Eurovision’s message of hope defies BDS stridency

By Vic Alhadeff
The Weekend Australian
April 27, 2019

Who knew that when Israel won the right to host Eurovision 2019 it would ignite controversy in Australia? Tel Aviv will host this year’s pop music extravaganza after Netta Barzilai won last year’s contest with Toy, a quirky salute to the #MeToo movement.

To be held on May 14, the contest will attract thousands of tourists, with Tel Aviv establishing a 2000-person tent city to accommodate those who stay on for its celebrated LGBT Pride Parade.

It will be the third such protest in recent weeks, some elements of the campaign bordering on harassment of Australia’s entrant, Kate Miller-Heidke — tagging her in Facebook posts, creating garish memes featuring her image, publicising her Facebook and Twitter URLs and promoting online petitions.

Another protest occurred on the Gold Coast when Miller-Heidke won the right to represent this country from 700 entrants at a Eurovision: Australia Decides festival.

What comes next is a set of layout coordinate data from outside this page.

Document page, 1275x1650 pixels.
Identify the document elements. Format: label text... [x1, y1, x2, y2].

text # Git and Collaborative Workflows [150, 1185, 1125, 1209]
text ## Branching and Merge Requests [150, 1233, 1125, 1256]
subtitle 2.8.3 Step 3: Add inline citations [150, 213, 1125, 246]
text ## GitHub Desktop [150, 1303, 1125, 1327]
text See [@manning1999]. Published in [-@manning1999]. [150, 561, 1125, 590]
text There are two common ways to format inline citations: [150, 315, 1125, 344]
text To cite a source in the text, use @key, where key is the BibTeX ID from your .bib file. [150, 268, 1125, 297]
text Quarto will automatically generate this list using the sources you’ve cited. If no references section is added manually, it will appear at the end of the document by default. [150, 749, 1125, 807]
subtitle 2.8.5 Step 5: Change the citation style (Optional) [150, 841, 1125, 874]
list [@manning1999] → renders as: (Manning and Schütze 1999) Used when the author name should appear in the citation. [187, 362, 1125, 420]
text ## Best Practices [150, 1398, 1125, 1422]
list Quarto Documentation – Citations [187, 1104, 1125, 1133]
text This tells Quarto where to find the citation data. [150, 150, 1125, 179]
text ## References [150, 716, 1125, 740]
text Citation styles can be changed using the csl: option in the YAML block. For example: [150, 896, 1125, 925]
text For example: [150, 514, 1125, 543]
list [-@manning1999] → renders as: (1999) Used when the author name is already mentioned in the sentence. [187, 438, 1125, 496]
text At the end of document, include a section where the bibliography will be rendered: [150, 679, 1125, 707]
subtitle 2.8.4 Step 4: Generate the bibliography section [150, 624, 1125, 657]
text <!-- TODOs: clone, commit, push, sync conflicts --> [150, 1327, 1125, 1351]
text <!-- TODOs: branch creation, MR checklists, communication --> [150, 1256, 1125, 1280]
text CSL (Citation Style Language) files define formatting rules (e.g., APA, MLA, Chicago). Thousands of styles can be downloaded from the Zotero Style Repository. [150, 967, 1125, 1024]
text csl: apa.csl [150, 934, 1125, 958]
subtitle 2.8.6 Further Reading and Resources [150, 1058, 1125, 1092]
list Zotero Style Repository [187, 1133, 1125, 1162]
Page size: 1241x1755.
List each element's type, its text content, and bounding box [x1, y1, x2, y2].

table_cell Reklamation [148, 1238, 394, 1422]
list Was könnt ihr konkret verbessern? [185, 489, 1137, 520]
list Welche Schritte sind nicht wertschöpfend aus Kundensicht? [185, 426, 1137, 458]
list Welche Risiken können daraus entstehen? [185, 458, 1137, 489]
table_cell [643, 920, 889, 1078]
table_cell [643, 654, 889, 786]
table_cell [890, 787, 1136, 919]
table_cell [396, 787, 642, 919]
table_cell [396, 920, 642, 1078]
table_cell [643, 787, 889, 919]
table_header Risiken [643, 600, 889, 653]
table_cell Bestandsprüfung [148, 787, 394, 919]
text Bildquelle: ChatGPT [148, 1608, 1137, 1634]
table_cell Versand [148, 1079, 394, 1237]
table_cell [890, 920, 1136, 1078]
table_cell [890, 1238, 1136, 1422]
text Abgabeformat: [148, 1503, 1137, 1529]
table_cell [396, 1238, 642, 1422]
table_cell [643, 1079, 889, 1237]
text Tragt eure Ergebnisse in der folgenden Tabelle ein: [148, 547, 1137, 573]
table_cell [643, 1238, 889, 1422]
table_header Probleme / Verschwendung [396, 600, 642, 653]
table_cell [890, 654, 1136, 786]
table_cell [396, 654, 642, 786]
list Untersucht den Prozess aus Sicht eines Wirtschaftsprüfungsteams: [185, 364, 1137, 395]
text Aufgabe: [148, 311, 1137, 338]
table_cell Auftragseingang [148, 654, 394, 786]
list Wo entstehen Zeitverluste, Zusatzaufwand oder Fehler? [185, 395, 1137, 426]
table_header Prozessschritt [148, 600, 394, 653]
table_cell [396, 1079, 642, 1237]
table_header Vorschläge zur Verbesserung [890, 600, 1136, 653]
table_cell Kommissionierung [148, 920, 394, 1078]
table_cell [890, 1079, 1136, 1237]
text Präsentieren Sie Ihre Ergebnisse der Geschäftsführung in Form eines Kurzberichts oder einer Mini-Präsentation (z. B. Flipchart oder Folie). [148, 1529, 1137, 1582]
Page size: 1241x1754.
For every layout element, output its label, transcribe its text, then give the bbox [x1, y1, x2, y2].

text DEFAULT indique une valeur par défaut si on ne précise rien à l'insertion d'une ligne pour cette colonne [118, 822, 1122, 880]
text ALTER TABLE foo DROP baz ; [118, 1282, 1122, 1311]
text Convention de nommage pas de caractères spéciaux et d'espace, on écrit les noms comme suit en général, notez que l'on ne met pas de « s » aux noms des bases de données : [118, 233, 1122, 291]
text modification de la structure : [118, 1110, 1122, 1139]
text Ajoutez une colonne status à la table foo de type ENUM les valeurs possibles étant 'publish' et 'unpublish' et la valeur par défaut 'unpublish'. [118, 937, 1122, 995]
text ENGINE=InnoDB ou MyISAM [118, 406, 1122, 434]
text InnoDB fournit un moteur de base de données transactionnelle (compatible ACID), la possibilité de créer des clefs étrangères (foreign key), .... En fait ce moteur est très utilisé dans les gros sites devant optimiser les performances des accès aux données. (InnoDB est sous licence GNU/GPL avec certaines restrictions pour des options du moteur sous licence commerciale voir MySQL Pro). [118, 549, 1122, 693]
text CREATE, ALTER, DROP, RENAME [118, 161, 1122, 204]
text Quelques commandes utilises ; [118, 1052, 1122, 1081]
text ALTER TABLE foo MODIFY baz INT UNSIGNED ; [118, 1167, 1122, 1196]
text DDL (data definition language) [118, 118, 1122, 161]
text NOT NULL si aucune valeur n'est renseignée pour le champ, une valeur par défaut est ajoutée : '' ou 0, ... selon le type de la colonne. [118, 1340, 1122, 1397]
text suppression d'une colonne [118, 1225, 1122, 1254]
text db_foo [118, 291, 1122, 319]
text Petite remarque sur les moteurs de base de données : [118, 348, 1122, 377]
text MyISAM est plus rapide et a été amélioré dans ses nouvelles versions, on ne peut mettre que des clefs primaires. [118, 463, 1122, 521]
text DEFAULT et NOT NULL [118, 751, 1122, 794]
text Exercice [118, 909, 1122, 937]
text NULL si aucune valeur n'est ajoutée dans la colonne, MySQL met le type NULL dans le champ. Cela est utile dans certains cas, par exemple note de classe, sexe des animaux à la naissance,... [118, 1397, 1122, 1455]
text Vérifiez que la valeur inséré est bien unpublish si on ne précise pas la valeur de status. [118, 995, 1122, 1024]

BDS Australia has a “fundamental problem with Eurovision going ahead in the midst of the catastrophe in Gaza”, it said, issuing a leaflet with an unauthorised SBS logo.

SBS responded unambiguously. “SBS respects the right for people to express their views and we acknowledge the concerns raised by those opposed to the contest being held in Israel,” it stated.

“SBS has been proudly broadcasting Eurovision for 35 years and we will continue to do so because of the spirit of the event in bringing people and cultures together in a celebration of diversity and inclusion through music.”

The heat and dust will doubtless escalate as the contest draws near.

Protesting ­voices abroad include 23,000 Icelanders petitioning their country’s broadcaster to boycott the event; Irish members of the European Parliament, Portuguese artists and Sweden’s Left Party urging a boycott; and London’s Guardian publishing a letter carrying 141 signatures. English protesters picketed a concert by Barzilai while French protesters disrupted her appearance on French TV by jumping on stage, but they were quickly removed by security.

Addressing a rally at Circular Quay in Sydney, BDS Australia speaker Nadia Zeaiter said Euro­vision would be held in Tel Aviv “on occupied Palestinian land” — a view held by terrorist groups and other extremists.

Then there are the principled voices, most notably Canadian Prime Minister Justin Trudeau, who has deplored BDS as “the new form of anti-Semitism in the world”. Anti-Semitism has manifested itself not just in targeting individuals but in targeting Israel, he says, citing students who “feel unwelcome in some of our campuses because of BDS-related intimidation … I condemn the BDS movement. Holocaust deniers still exist. Anti-Semitism is still far too present. Of the entire community of nations, it is Israel whose right to exist is most widely and wrongly questioned.”

Madonna has announced that she will perform at Eurovision in Tel Aviv, and Australian singer-songwriter Nick Cave, who recently performed there, emphas­ises that while he supports the Palestinian cause, a cultural boycott of Israel is “cowardly and shameful” — a position underscored by the ranking of 162 nations by the Washington, DC-based Cato Institute’s 2018 Human Freedom Index.

The index placed Israel 49th and Turkey, Ukraine, Russia and Azerbaijan, which have all hosted Eurovision, 107th, 118th, 119th and 130th, respectively, taking into account 79 indicators of personal and economic freedoms such as security, movement, religion, identity, relationships, assembly and civil society.

Eurovision was first held in 1956 to unite war-ravaged Europe, and Australia and Israel are the only non-European nations to compete in it today.

This year’s theme is Dare to Dream. Is it unrealistic to dream that the unity aspired to in 1956 will extend to all nations one day? That the rank hypocrisy in singling out the only Jewish state for boycott while ignoring some of the most egregious human rights abusers — which also participate in Eurovision — will one day be rendered obsolete?

In the meantime, SBS and Miller-Heidke are to be applauded for their principled stand. Eurovision is about music and inclusivity; keep politics out of it.